Controlling self-organized criticality in sandpile models

We introduce an external control to reduce the size of avalanches in some sandpile models exhibiting self-organized criticality. This rather intuitive approach seems to be missing in the vast literature on such systems. The control action, which amounts to triggering avalanches in sites that are near to become critical, reduces the probability of very large events, so that energy dissipation occurs most locally. The control is applied to a directed Abelian sandpile model driven by both uncorrelated and correlated depositions. The latter is essential to design an efficient and simple control heuristic, but has only small influence in the uncontrolled avalanche probability distribution.

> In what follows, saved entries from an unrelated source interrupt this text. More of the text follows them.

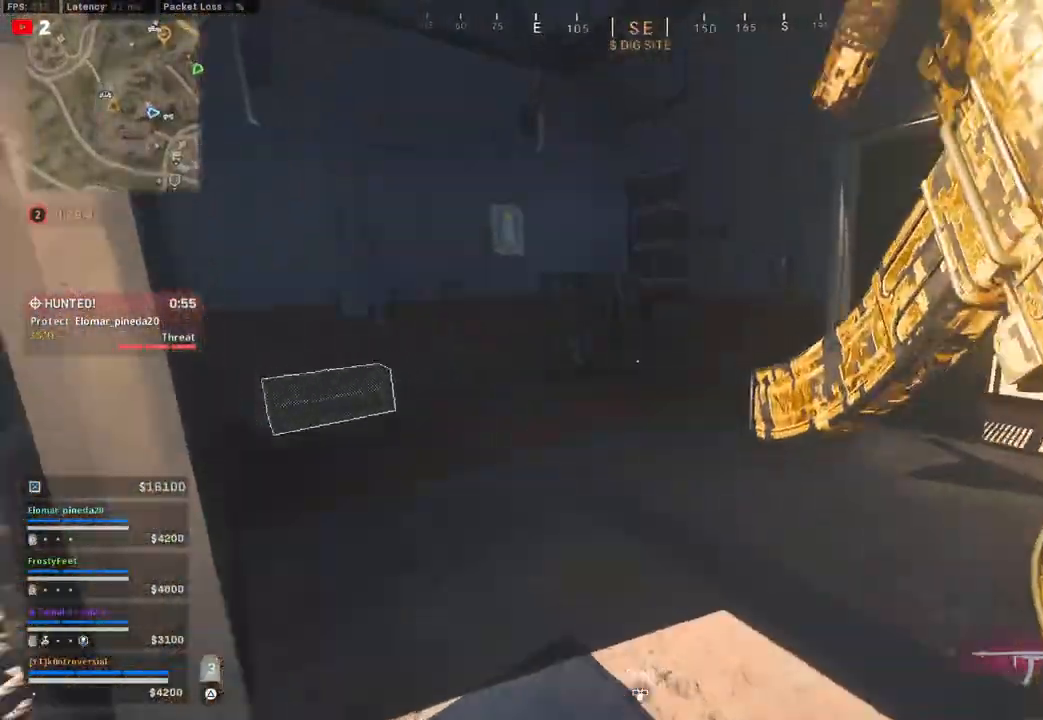
{"buttons": [], "left_stick": "down-right", "right_stick": "center", "events": [[133, "left_stick", "up-left"], [200, "right_stick", "center"], [383, "SQUARE", "down"], [417, "SQUARE", "up"], [500, "left_stick", "down-right"]]}
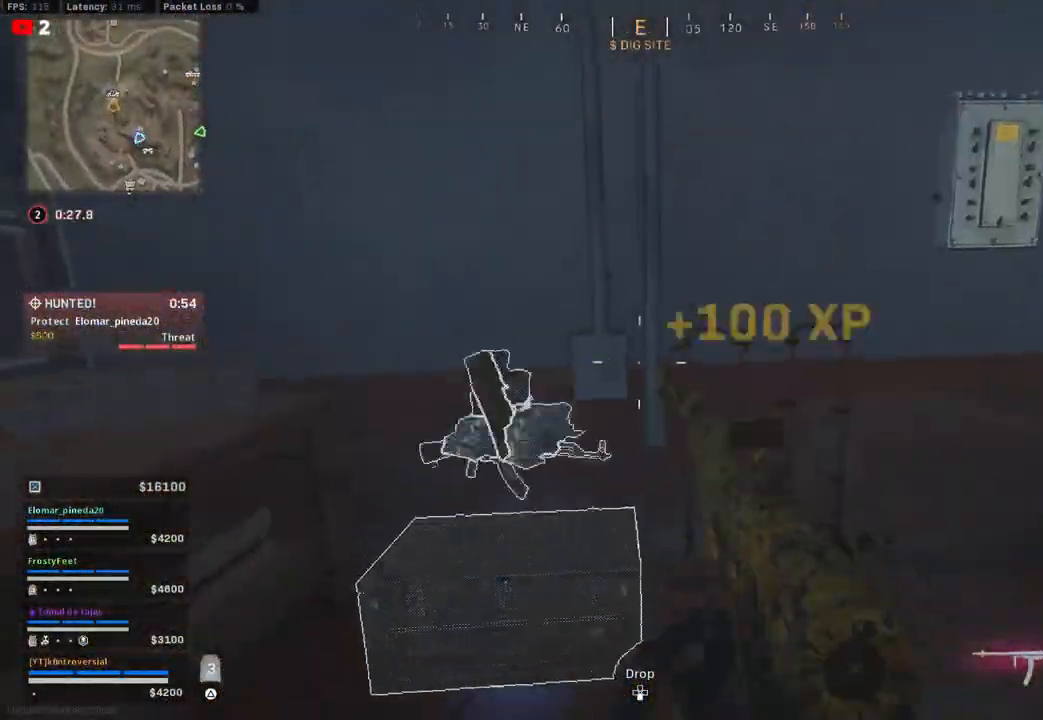
{"buttons": [], "left_stick": "up-right", "right_stick": "down-left", "events": [[100, "TRIANGLE", "down"], [183, "TRIANGLE", "up"], [333, "right_stick", "down-left"], [367, "left_stick", "up-right"]]}
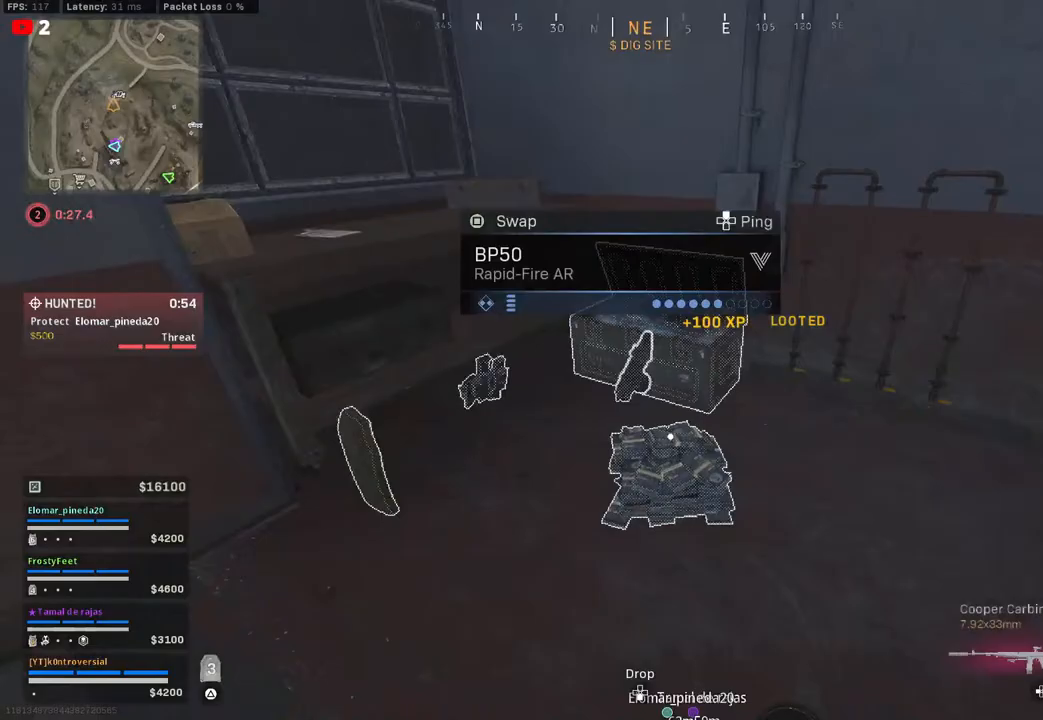
{"buttons": [], "left_stick": "up-right", "right_stick": "left", "events": [[33, "left_stick", "up"], [100, "right_stick", "up-left"], [133, "left_stick", "center"], [250, "right_stick", "center"], [350, "right_stick", "left"], [367, "left_stick", "up-right"]]}
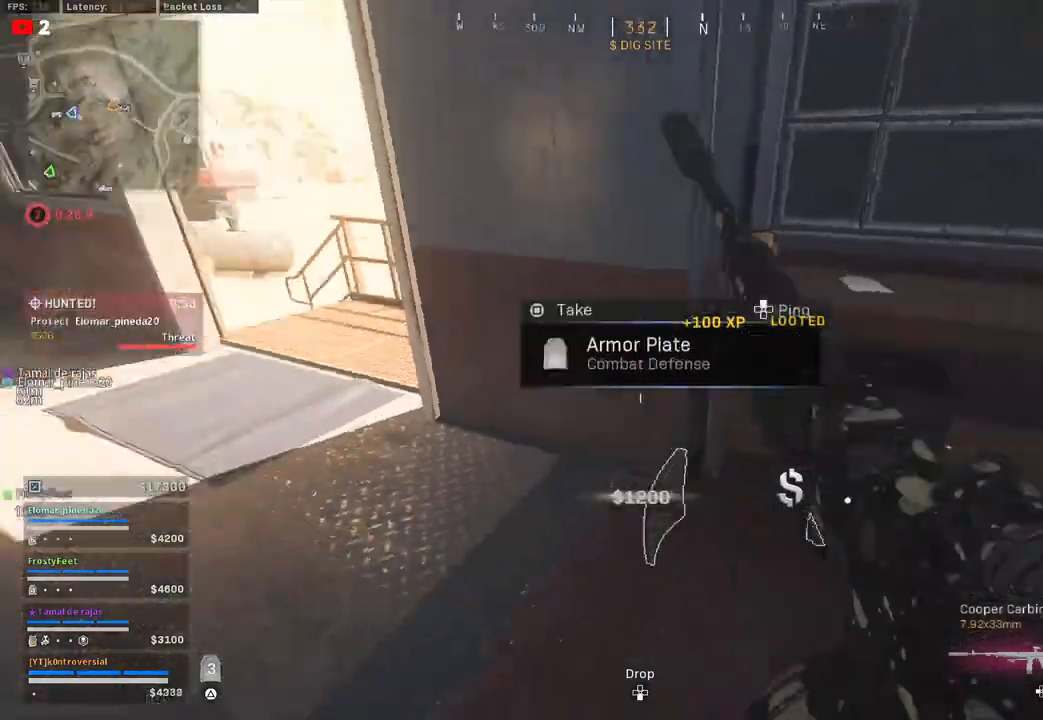
{"buttons": [], "left_stick": "up", "right_stick": "right", "events": [[67, "right_stick", "up-left"], [150, "left_stick", "up-left"], [383, "right_stick", "center"], [450, "left_stick", "up"], [500, "right_stick", "right"]]}
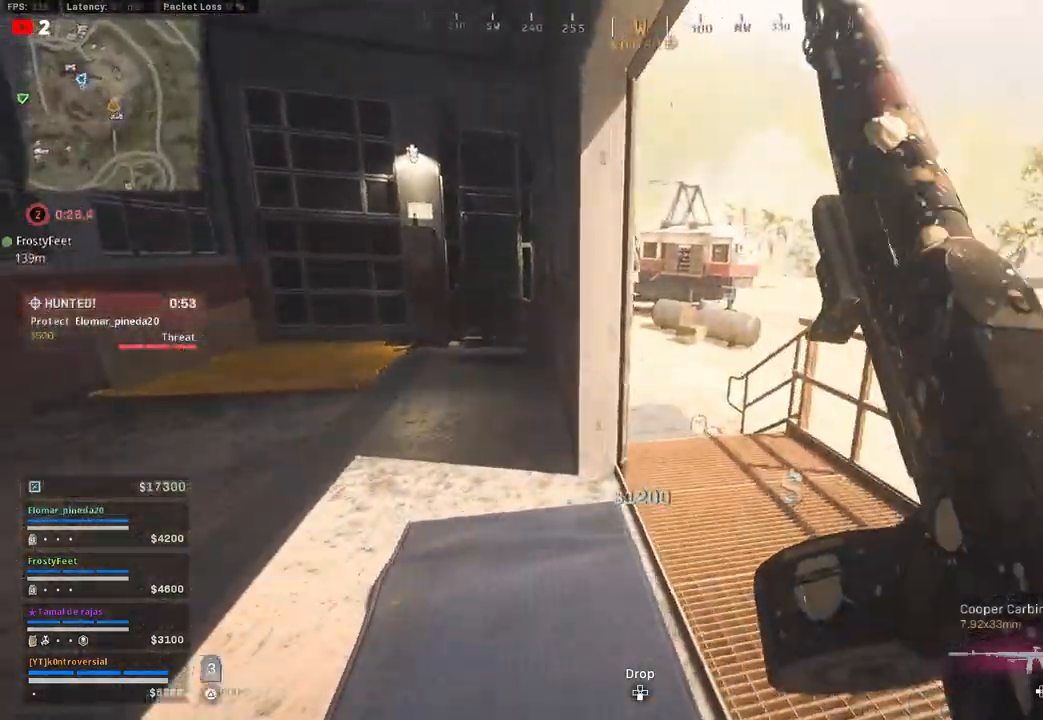
{"buttons": [], "left_stick": "up", "right_stick": "center", "events": [[17, "left_stick", "up-right"], [150, "right_stick", "center"], [217, "right_stick", "left"], [383, "left_stick", "up"], [467, "right_stick", "center"]]}
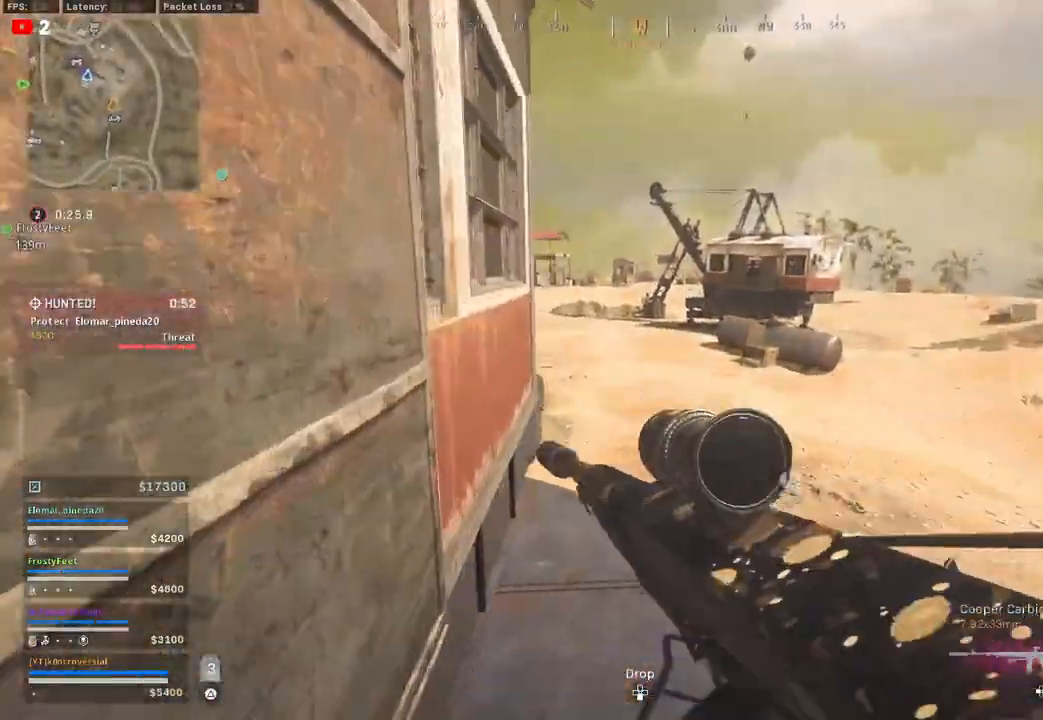
{"buttons": [], "left_stick": "up-right", "right_stick": "left", "events": [[200, "L3", "down"], [333, "L3", "up"], [400, "left_stick", "up-right"], [417, "right_stick", "left"]]}
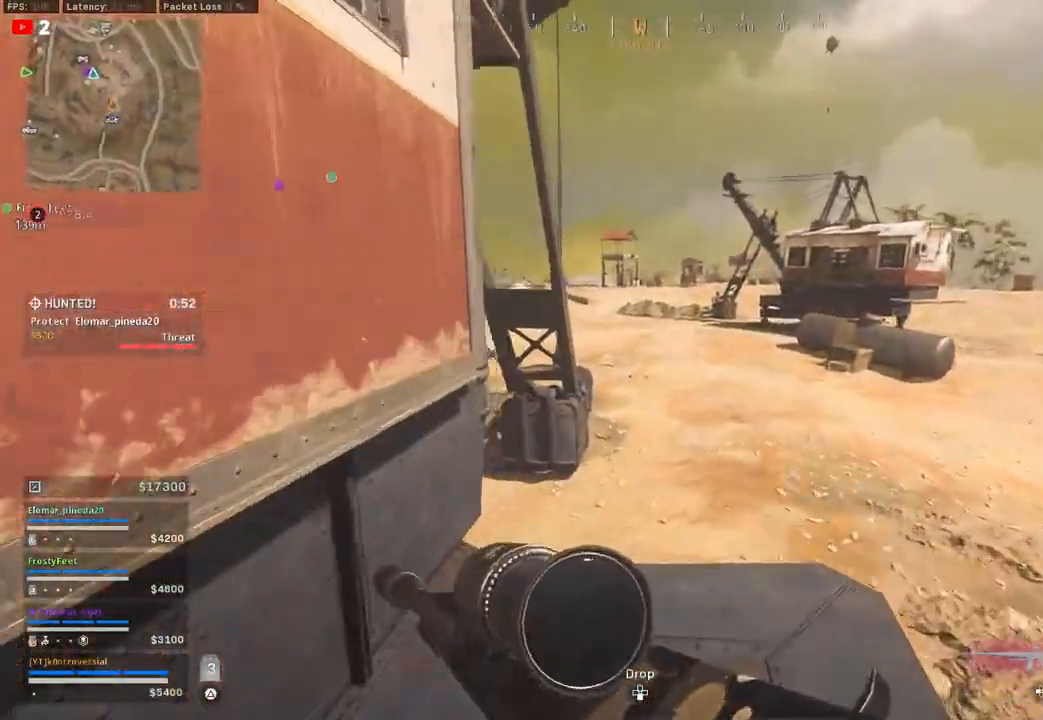
{"buttons": [], "left_stick": "up-right", "right_stick": "center", "events": [[83, "right_stick", "center"]]}
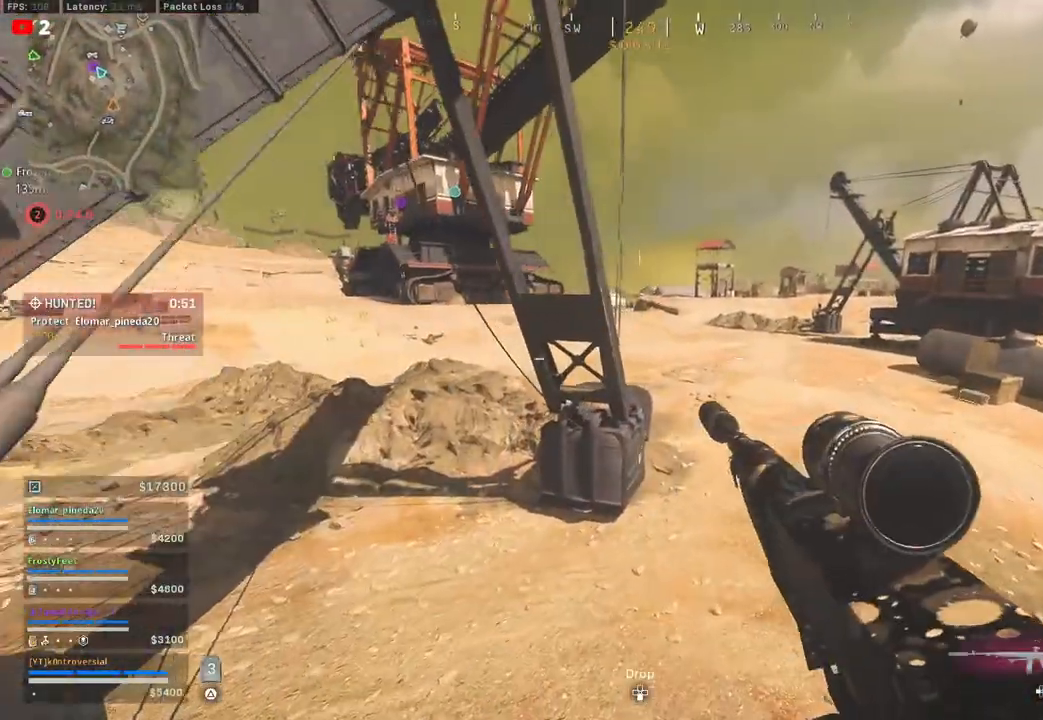
{"buttons": [], "left_stick": "up-right", "right_stick": "center", "events": [[283, "right_stick", "up"], [417, "right_stick", "center"]]}
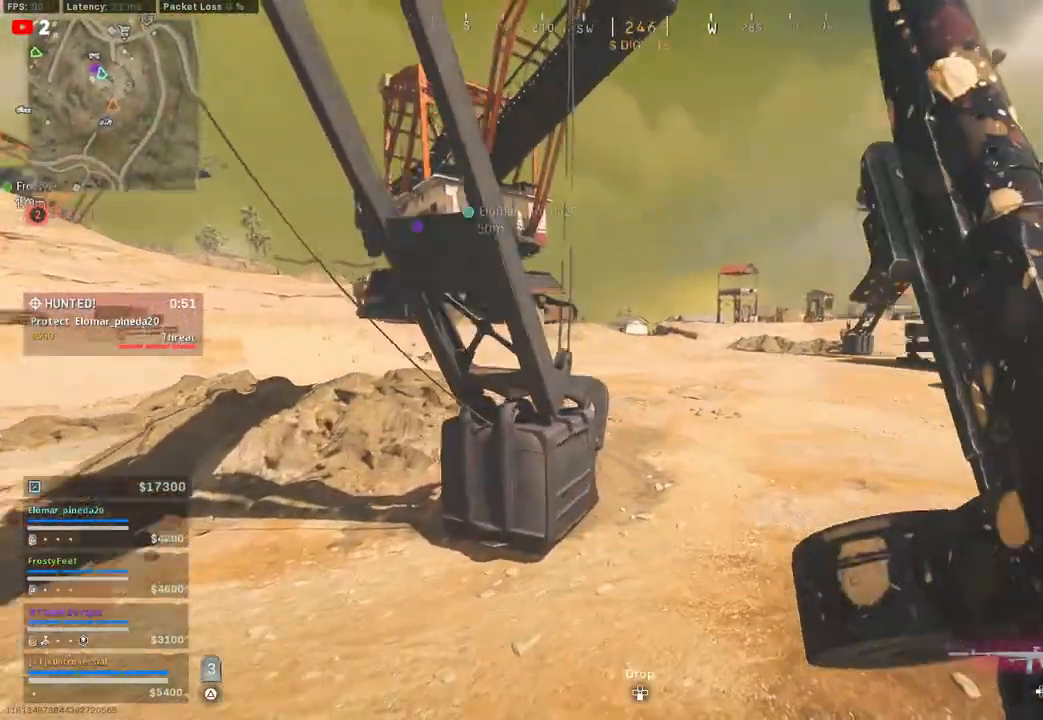
{"buttons": [], "left_stick": "up-right", "right_stick": "center", "events": []}
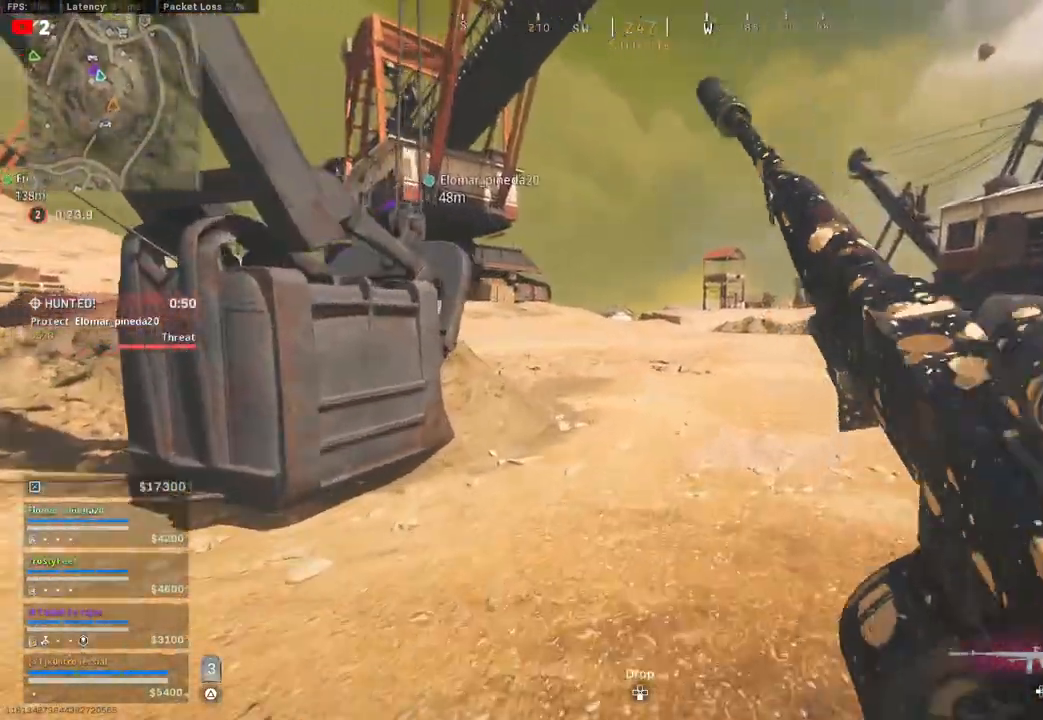
{"buttons": [], "left_stick": "up-right", "right_stick": "center", "events": [[333, "L3", "down"], [467, "L3", "up"]]}
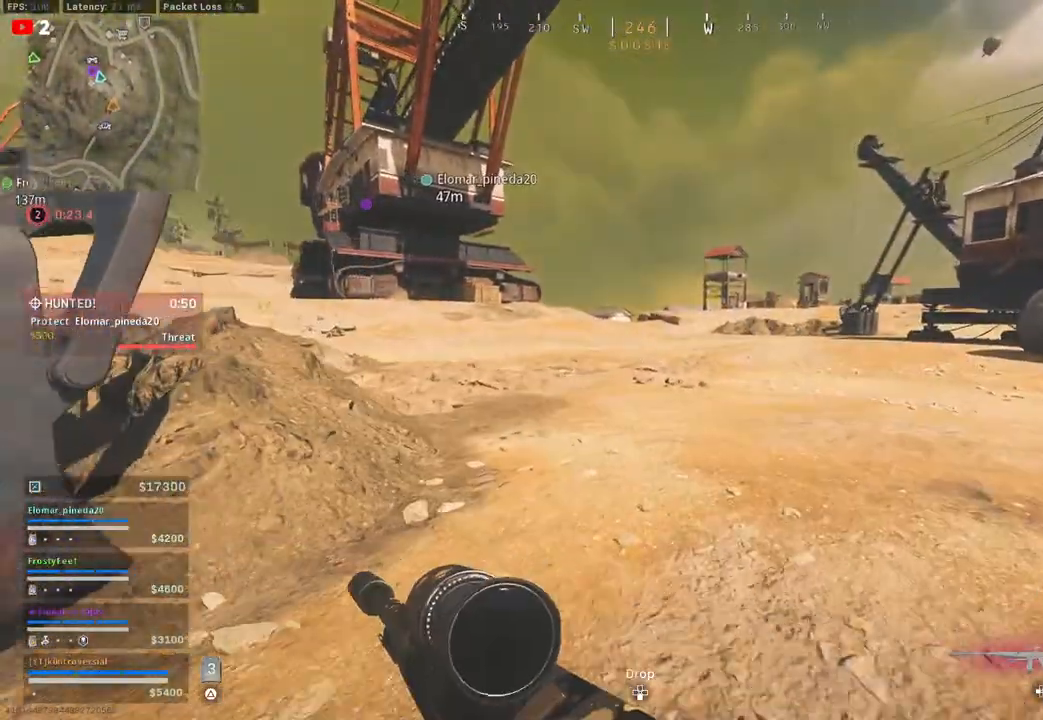
{"buttons": [], "left_stick": "up-right", "right_stick": "center", "events": []}
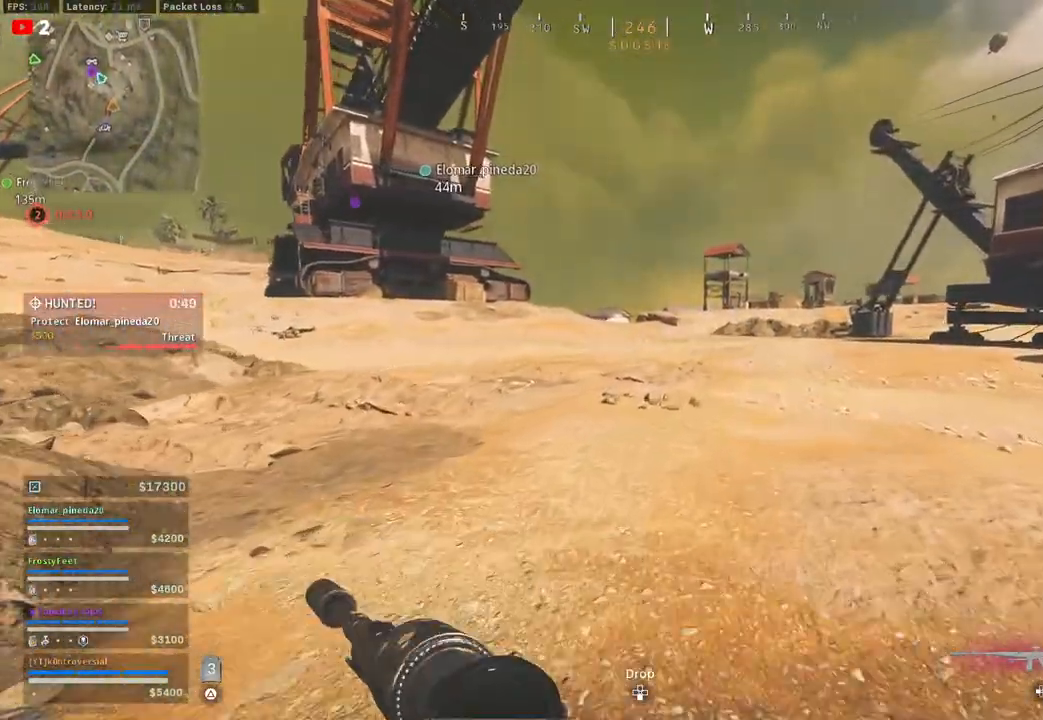
{"buttons": [], "left_stick": "up-right", "right_stick": "right", "events": [[400, "right_stick", "right"]]}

The proposed control seeks a trade-off between control cost and large event risk. Preliminary results hint that the proposed control works also for an undirected sandpile model.

Figure 1

Probability distribution of avalanche sizes $p\left(s\right)$ in region $X$ when $N_R=128$. Points were obtained by logarithmic size bins over the whole range of $s$. In the inset, curves are for $N_R=64$ (diamonds) and 32 (triangles). Solid and hollow symbols denote uncontrolled and controlled systems, respectively. Both straight lines result from least-square fitting to the solid symbols in the main panel. $a_c=4$ for all three cases.

Figure 2

Complementary probability $Q\left(s^{\prime }<s\right)$ when $N_R=64$ and $a_c=4$. Solid (hollow) symbols refer to uncontrolled (controlled) system: triangles, diamonds, and squares indicate internal, external, and control generated avalanches.

Figure 3

Ratio $f$ between total number of avalanches in the controlled and uncontrolled simulations. The number of time steps (equal for both simulations) depend on the system size. Line types indicate the following values of $\left(N_R,a_c\right)$: (64,4), solid curve; (64,8), dashed curve; (32,4), dotted curve; and (128,4), dotted-dashed curve. Decrease in $f$ in the large size region indicates control success. The increase in the value of $f$ for very large avalanche sizes, observed for some curves, is due to finite-size effects. The logarithmic scale in vertical axis shows that, in the inset, the performance of random control (dashed curve) is much worse that that provided by targeted control (solid curve). The inset also displays results for the BTW model, with $\left(N_R,a_c\right)=\left(32,4\right)$ (dotted curve), showing that the control works also very efficiently.